Despite these problems, Apache had tremendous production growth in the United States and this was just beginning. Management had a plan to shift focus from international assets to assets in the United States. After reading what analysts had to say about the company, I realized the market seemed to discount this plan and focused only on Egypt. I believed this was a mistake, and this is where I found my "edge." I saw something that the market did not widely see or understand. I bought Apache as I believed a shift in focus toward the United States would ease investors fears' about Egypt and increase the price of the stock.

Soon after I purchased the stock, Apache came out with its earnings. The earnings were nothing spectacular, but management announced a plan to sell $4 billion in assets and use half of the proceeds to buy back stock and the other half to pay down debt.
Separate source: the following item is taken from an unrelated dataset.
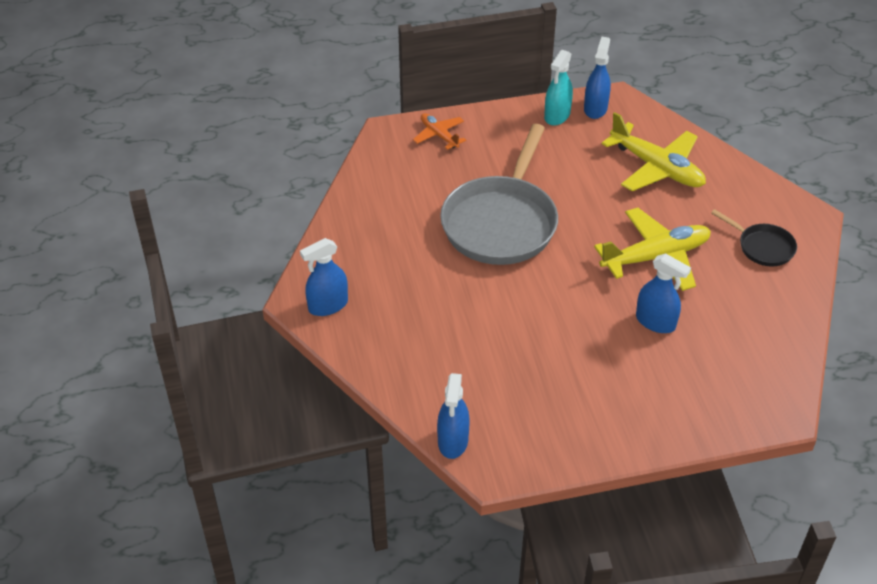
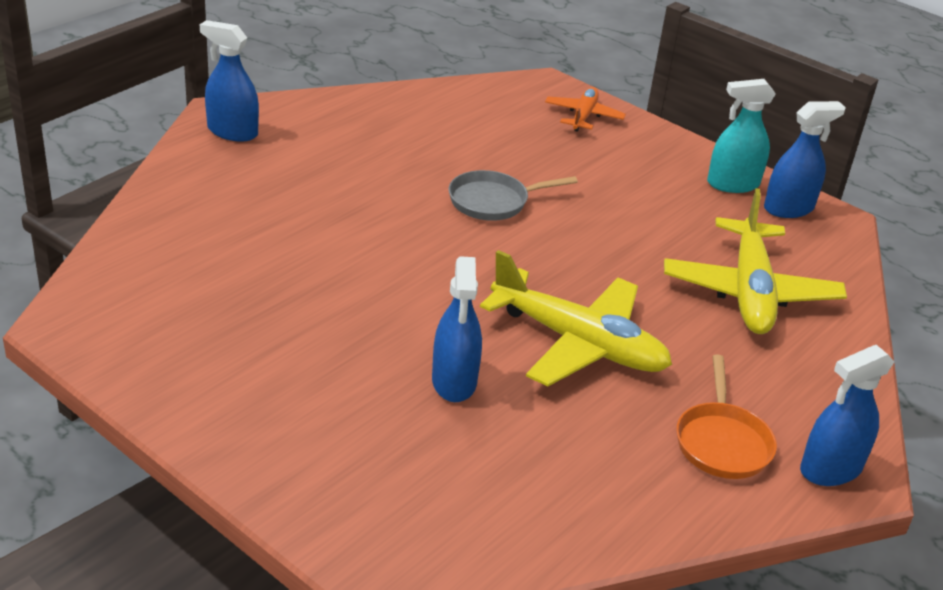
camera: 50 degrees right, 10 degrees down
(453, 441) = (91, 279): blue spray bottle -> blue spray bottle (830, 469)
(501, 222) = (493, 201): grey pan -> grey pan, size x0.47
(762, 247) = (722, 442): black pan -> orange pan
Moreover, Apache reemphasized its focus on U.S. production. Apache soared on this news.

Fast forward to today, and Apache is sitting at its 52 week high. Management exceeded its target of $4 billion is asset sales, selling some Gulf properties and some Egyptian properties. Production in the United States continues to grow rapidly, and Apache's stock continues to climb.

I made nearly 30% in six months, because I had the conviction to purchase a stock despite downgrades from analysts. You can beat the analysts at their own game. Pick a stock that is not widely covered and read everything you can about the company. Find your edge and develop a thesis. Doing this will allow you to distinguish between undervalued stocks and junk stocks. You don't need a business degree from an Ivy League school -- all you really need is a laptop and an Internet connection.